# John Deere snowblower replacement belt?



## akser

Does anyone know the drive belt part number for a John Deere 322 (1984-ish?, Sears?) snowblower and where to buy a replacement belt?

The belt is about 5/8" wide, 34" long, 3/16" thick, and has a 'flat' cross-section with 6 continuous ridges running parallel to the belt edge. The ridges fit into matching slots in the drive pulley's.

All the belts I can find are more like V or sloping U type shapes with flat bottoms.


----------



## akser

Similar models might also be made by Jacobsen or Homelite, and maybe the model 320 has the same part as the model 322.


----------



## akser

So the John Deere (JD) / Jacobsen (JA) / Homelite / Atlas / Snow Chief (SC) snow throwers all seemed to use the same types of belts, but different lengths.

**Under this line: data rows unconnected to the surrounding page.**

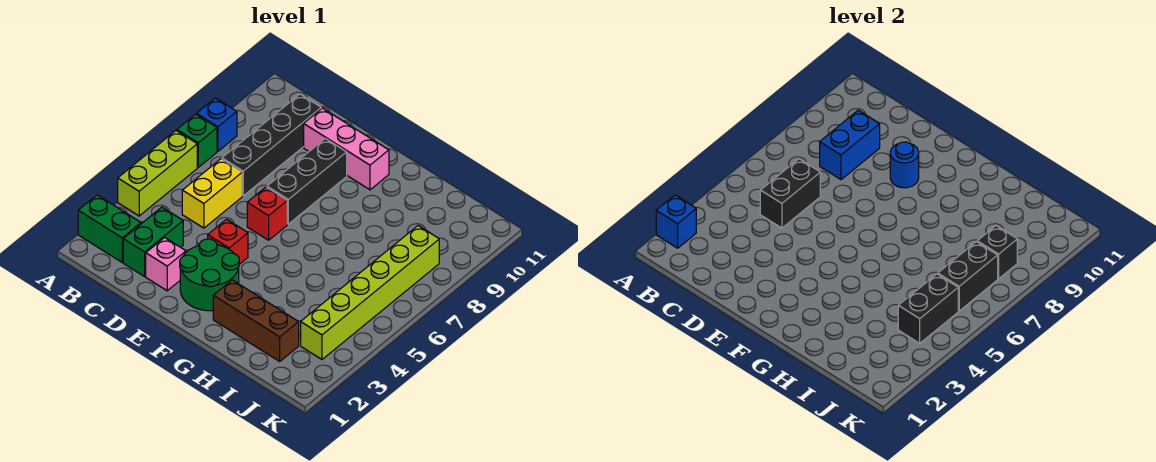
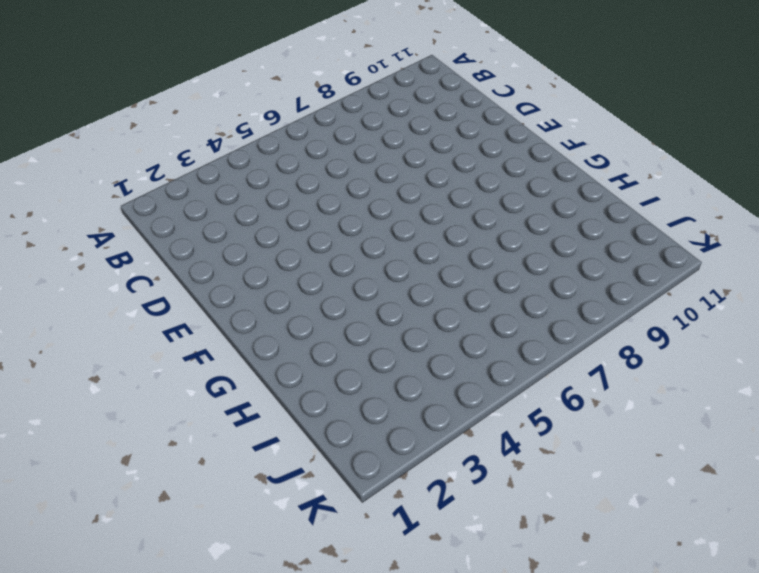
none -> green brick A2:B2 level 1
none -> lime brick A4:A6 level 1
none -> green brick A7 level 1

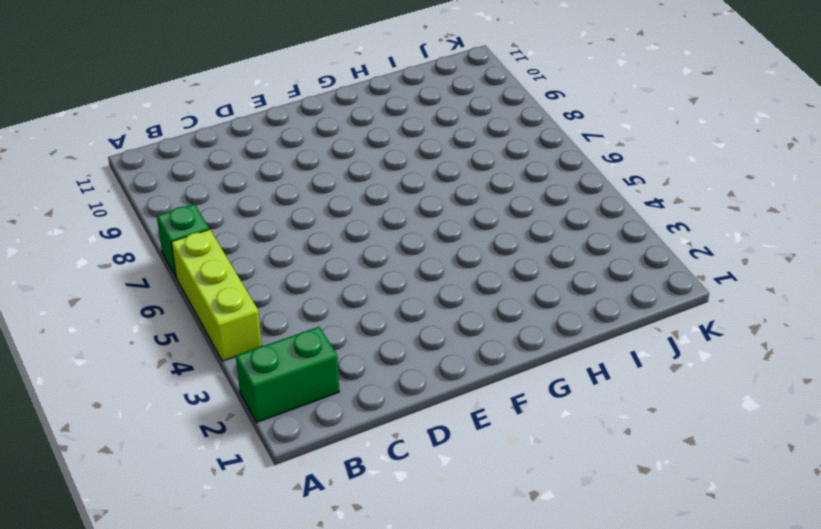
none -> blue brick A8 level 1
none -> green brick C2:C3 level 1
none -> yellow brick C5:C6 level 1

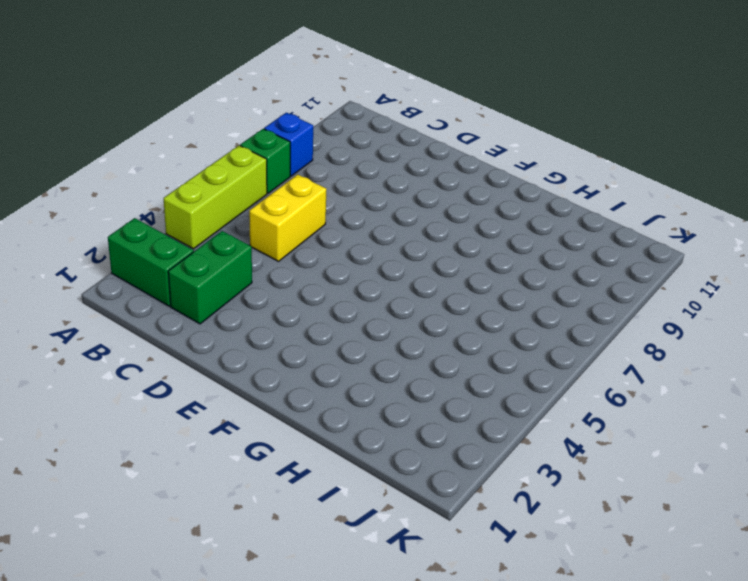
none -> black brick C7:C10 level 1
none -> pink brick D2 level 1
none -> pink brick D10:F10 level 1

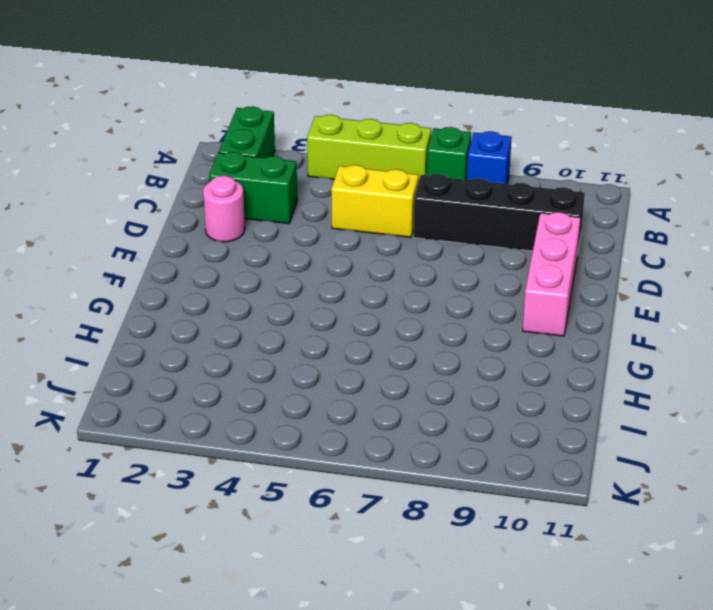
pink round brick D2 level 1 -> pink brick D2 level 1
none -> green round brick E2:F3 level 1
none -> red brick E4 level 1
none -> red brick E6 level 1

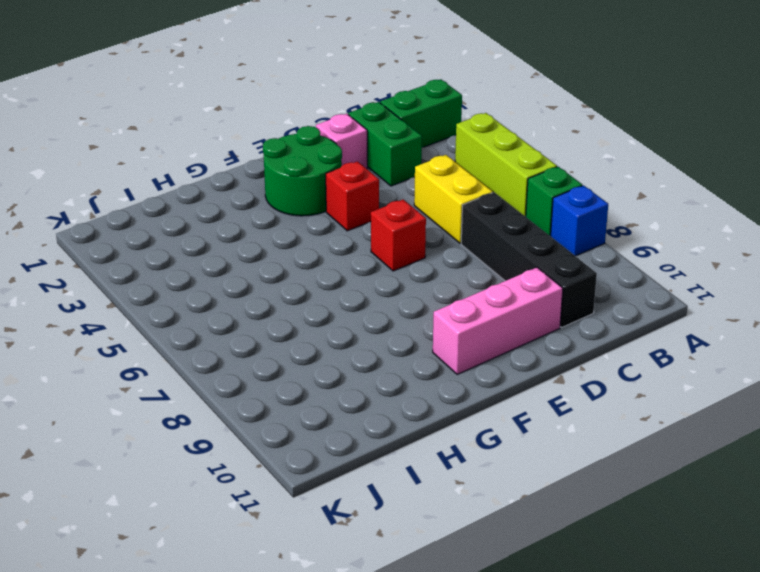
none -> black brick E7:E9 level 1
none -> brown brick G2:I2 level 1
none -> lime brick J3:J8 level 1

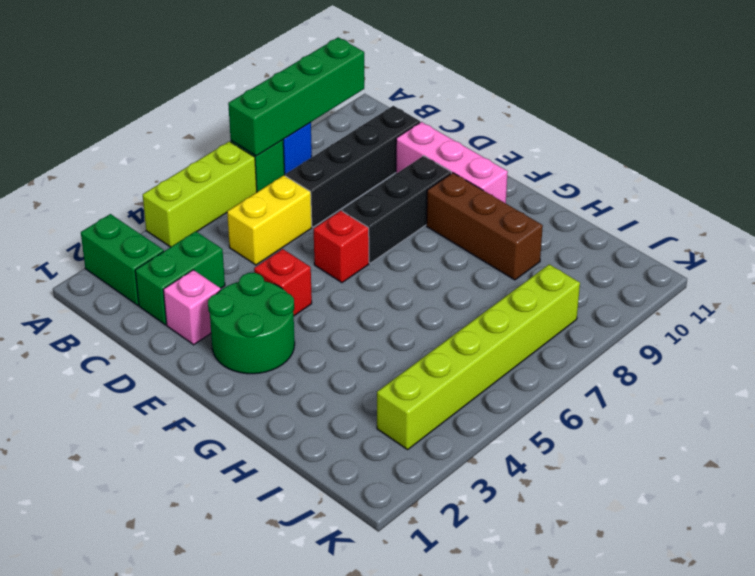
green brick A7:A10 level 2 -> none
brown brick F9:H9 level 1 -> brown brick G2:I2 level 1
none -> blue brick A2 level 2
none -> black brick C5:C6 level 2
none -> blue brick C8:C9 level 2

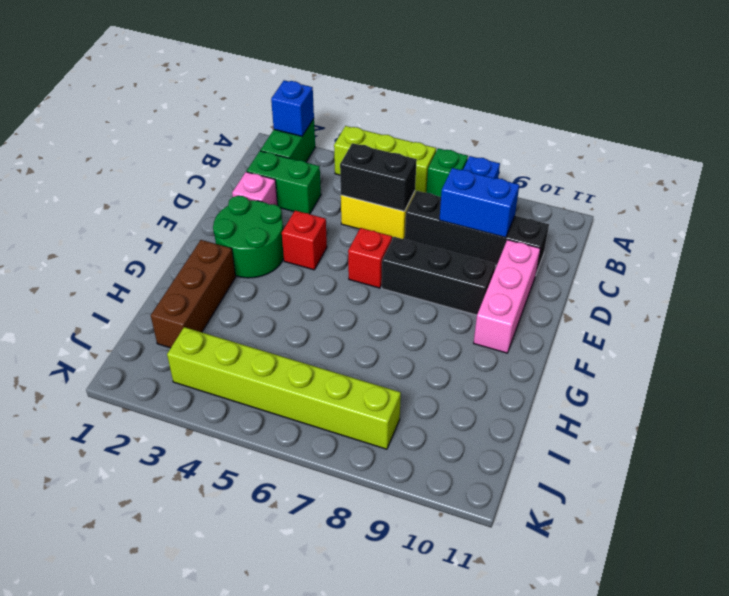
none -> blue round brick E9 level 2
none -> black brick J4:J5 level 2
none -> black brick J6:J7 level 2

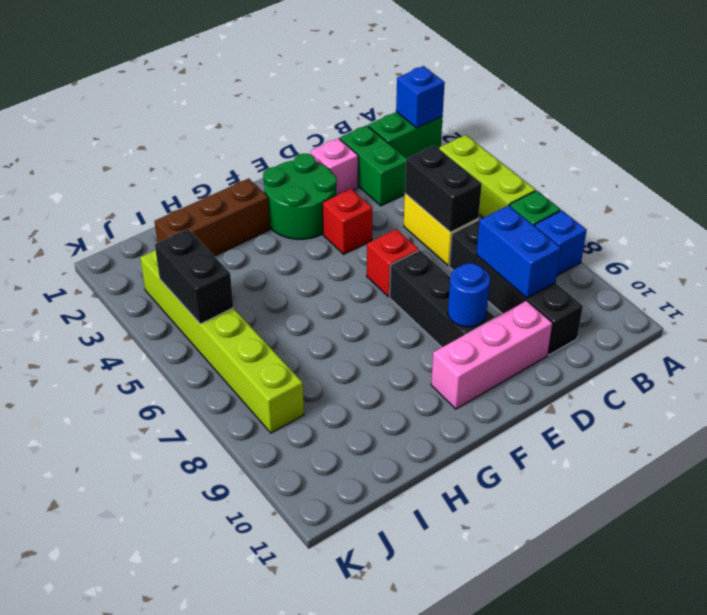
none -> black brick J6:J7 level 2
none -> black brick J8 level 2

Any suggestions for a part number for a 34" belt?


----------



## nnyparts.com

Hi akser...if it is a JD 322 snow thrower, John Deere says PT9483 POLY-V, J-SECTION as the belt number and description. Hope that helps


----------



## akser

Thanks, it is a JD 322 snow thrower. However googling that part number yields no hits which makes me think it is obsolete. 

Also thanks for the specification. That really helps and maybe I can find a suitable belt with that info. Googling shows me that J-section belts have 2.34mm pitch (distance between ribs), ribs are 1.8mm high (deep?), and the belts are 3.5mm or 3.9mm thick. The current belt is closer to 4.7mm thick. But a J-section belt would definitely fit. In which case I am looking for a 340J6 (imperial) or 6PJ864 (metric).


----------



## akser

nnyparts.com...your info solved my problem. I need a 340J6 belt. This is the same as (or very close to) the Toro 55-9300 belt for a Toro CCR2000 snow thrower and other similar snow throwers. Replacement belts are Stens ST-265-478 (#265478) or Oregon 55-9300. Thanks very much.


----------



## nnyparts.com

Glad it helped...we carry that belt for 11.79, lists for 13.46. Good luck in the snow...were getting a lot of blowing and drifting snow this morning.


----------



## Partslady

PT9483 is the John Deere for the belt on a snowthrower which is manufactured by Murray/Noma a toro part number 55-9300 will work


----------